4.Overbooking the child in activities in order to reduce visitation time. When the dad wants the child to spend time with him rather than be in constant motion, the mother will label the dad as selfish and her as the good parent because she doesn't restrict the activity time.
Or is it ensuring that the kid is well-rounded and occupied? Idle kids and especially kids of troubled divorces, are prone to getting into trouble. What if the "visitation time" is interfering with the kids wishes and be a normal kid?
5.Denying the father access to medical and/or school records and other important documents.
If the father was previously accessing this information there should be no issue. The problem lies with the initiation of activities that were never pursued. This could be a control issue on the father's end and not a genuine interest in the child's information. Records may contain private information about the mother or other persons in the household--information that the father would not be entitled to.
6.Listening in on the child's phone conversation and/or coaching them on what to say.
A mother has a right to know about what's going on in a phone conversation in her own home with her child. Realize also that sometimes a mother must coach a child along about what to say...because the child doesn't want to talk!!!
7.Draws the child into a co-dependant relationship by making him/her feel guilty for having fun with dad. She uses minor illnesses as an escape to prevent visitation, proclaiming herself to be the only one capable of caring for the child.
But what if she was the only one who capable of caring for the child? Sick children tend to gravitate toward the parent who is most emotionally supportive. How do we determine if the child is sick enough?
8.Telling the child how sad she is during visitation times, making the child feel guilty for having fun with dad.
Can a mother not express her emotions to her child? How do we know if it was her intention to make the child feel "guilty?
PAS is a psychological disturbance that requires the intervention of a mental health professional.
Cue for the psych professionals to take over. Nothing can be cured without them.

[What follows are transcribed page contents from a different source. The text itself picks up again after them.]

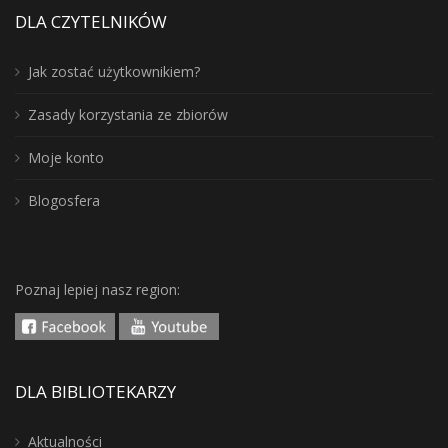
DLA CZYTELNIKÓW
Jak zostać użytkownikiem?
Zasady korzystania ze zbiorów
Moje konto
Blogosfera
Poznaj lepiej nasz region:
DLA BIBLIOTEKARZY
Aktualności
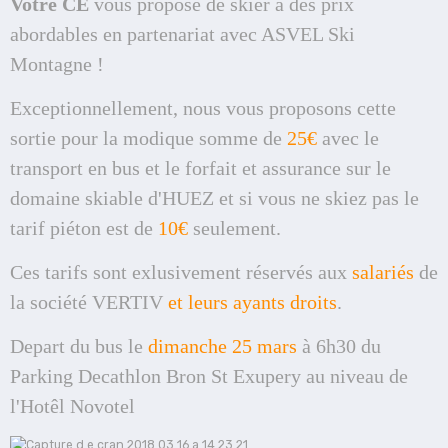
Votre CE
vous propose de skier à des prix
abordables en partenariat avec ASVEL Ski
Montagne !
Exceptionnellement, nous vous proposons cette
sortie pour la modique somme de
25€
avec le
transport en bus et le forfait et assurance sur le
domaine skiable d'HUEZ et si vous ne skiez pas le
tarif piéton est de
10€
seulement.
Ces tarifs sont exlusivement réservés aux
salariés
de
la société VERTIV
et leurs ayants droits
.
Depart du bus le
dimanche 25 mars
à 6h30 du
Parking Decathlon Bron St Exupery au niveau de
l'Hotêl Novotel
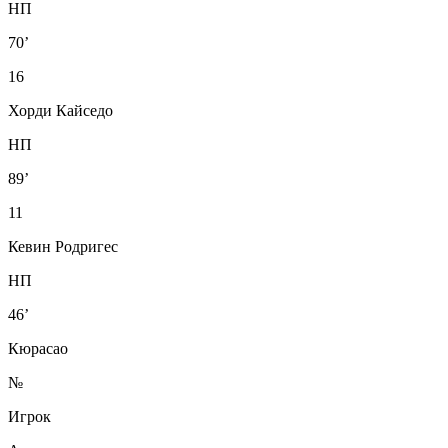
НП
70’
16
Хорди Кайседо
НП
89’
11
Кевин Родригес
НП
46’
Кюрасао
№
Игрок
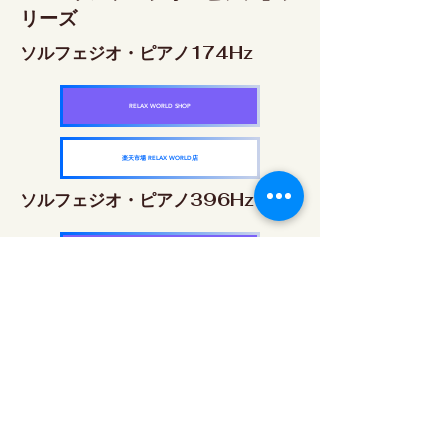
リーズ
ソルフェジオ・ピアノ174Hz
RELAX WORLD SHOP
楽天市場 RELAX WORLD店
ソルフェジオ・ピアノ396Hz
RELAX WORLD SHOP
楽天市場 RELAX WORLD店
ソルフェジオ・ピアノ528Hz
RELAX WORLD SHOP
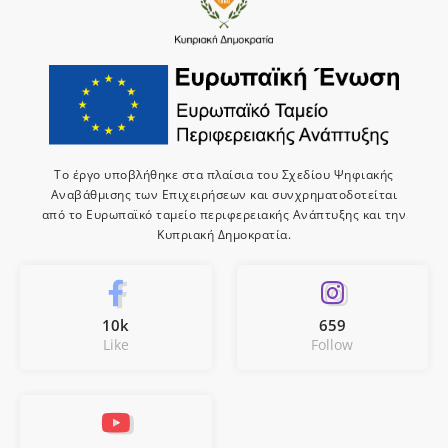
Το έργο υποβλήθηκε στα πλαίσια του Σχεδίου Ψηφιακής
Αναβάθμισης των Επιχειρήσεων και συνχρηματοδοτείται
από το Ευρωπαϊκό ταμείο περιφερειακής Ανάπτυξης και την
Κυπριακή Δημοκρατία.
10k
659
Like
Follow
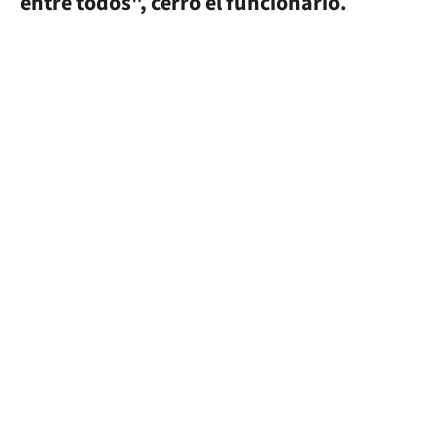
entre todos", cerró el funcionario.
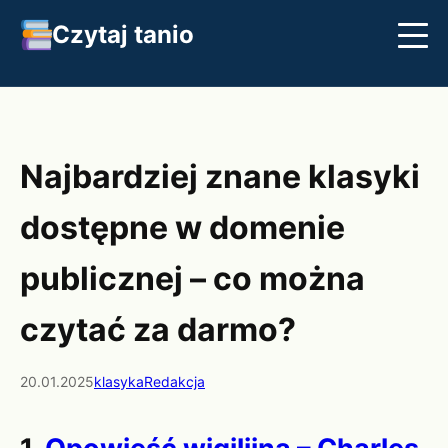
Czytaj tanio
Streszczenia
Najlepsze książki
Klasyka
Najbardziej znane klasyki
dostępne w domenie
publicznej – co można
czytać za darmo?
20.01.2025
klasyka
Redakcja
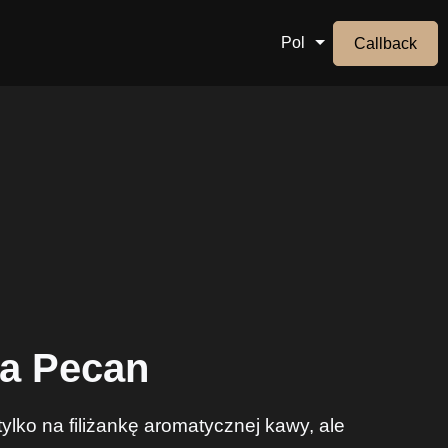
Pol
Callback
ia Pecan
ylko na filiżankę aromatycznej kawy, ale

The PAS parent not only wants but must have control over their child. They are incapable of forming normal healthy relationships with people in their lives.
But what if they do have other normal health relationships? Does this mean it isn't PAS?

The definition of parental alienation syndrome continues to increase. It is the ever expanding, ever encompassing "diagnosis." It is like the autism of dysfunctional relationships. The truth isn't somewhere between two sides of a story. There are only facts. Nothing based in psychology is a fact, which is why psych professionals can expand definitions infinitely. And there's nothing like a second wife to back up these claims.